Starting by left-footing the listener, opening with tiny, tinkling 6-string microtones, Sleepless, very quickly gives way to rude, gurgling bass and tribal tom toms. The quartet, of founder members, Ali Friend & Rich Thair, plus Tom Challenger on sax and clarinet, and Tara Cunningham on guitar, making a very muscular music, while Natty Wylah delivers some modern British beat poetry. The latter recalling the rhymes of Rob Gallagher, “Earl Zinger” – most recently the voice of On The Corner’s Diabolical Liberties. This ode to insomnia, one of the first songs that Snapper ever recorded, sings of Soho dives, sleazy London streets, lit by red lights. Neon on the fritz. The moon reflected off cobblestones, slick with gasoline rainbows. This, and the closing Sucker Punch, are standouts. Gritty, grimy grooves for half-cut grifters, chiselled and Charlie-d hustlers, hanging out way past midnight, once the Johns and marks have been sent home. The sound of a city at night. It’s protagonist, nocturnal. On the prowl. Searching for an angle. A score. A sound inspired by Dick Dale and Sandy Nelson, and Art Blakey and Mingus. Informed by the capital’s clubland culture – hip hop, acid house, jungle – and utterly urban.

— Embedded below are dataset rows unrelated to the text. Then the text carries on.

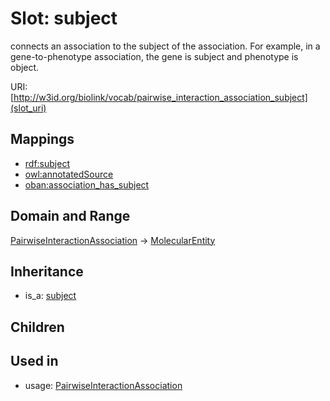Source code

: # Slot: subject


connects an association to the subject of the association. For example, in a gene-to-phenotype association, the gene is subject and phenotype is object.

URI: [http://w3id.org/biolink/vocab/pairwise_interaction_association_subject](slot_uri)
## Mappings

 * [rdf:subject](http://purl.obolibrary.org/obo/rdf_subject)
 * [owl:annotatedSource](http://purl.obolibrary.org/obo/owl_annotatedSource)
 * [oban:association_has_subject](http://purl.obolibrary.org/obo/oban_association_has_subject)
## Domain and Range

[PairwiseInteractionAssociation](PairwiseInteractionAssociation.md) -> [MolecularEntity](MolecularEntity.md)
## Inheritance

 *  is_a: [subject](subject.md)
## Children

## Used in

 *  usage: [PairwiseInteractionAssociation](PairwiseInteractionAssociation.md)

Truth is afro-agro. Tara’s axe a grunge-y highlife flicker. The saxophone, a screaming free-jazz skronk. Packed with brass (knuckled) punches. Cymbals crashing. Together creating a crazy carnival cacophony. Wonky Bikes weds Cuban congas to wayward electronics. Tarzan is hooked up to a house 4 / 4. Melodically, smoothed out a little, uplifting, but still as heavy as fuck. Taking it all in I’m transported to a Red Snapper gig at Camden’s Dingwalls, circa 1995 / 96, around the time of their debut, Prince Blimey. I’m there, propping up the bar with Jagz Kooner, Gary Burns, Jamie Cruisey (then at White Noise), Richard D. James, and Alex from FatCat. Andrew Weatherall spinning a wonderful warm-up. The band were the very definition of punk-jazz-funk. On the evidence here, despite the 3 decades since, they’ve, incredibly, lost none of their power.
The highlight is undoubtedly a fiery, incendiary version of the dynamite double-bass-led, Hot Flush, which is dedicated to Weatherall. A riotous reading of the contra-bass classic, it cops its cues from the Sabres Of Paradise’s seminal remix. Its trippy tremolo twanging a rock `n` roll rumbling of razor sharp, savage, switchblade, surf riffs. The horns like speeding sirens approaching, and then disappearing in the distance.
Red Snapper’s Live At The Moth Club is out now on Lo Recordings.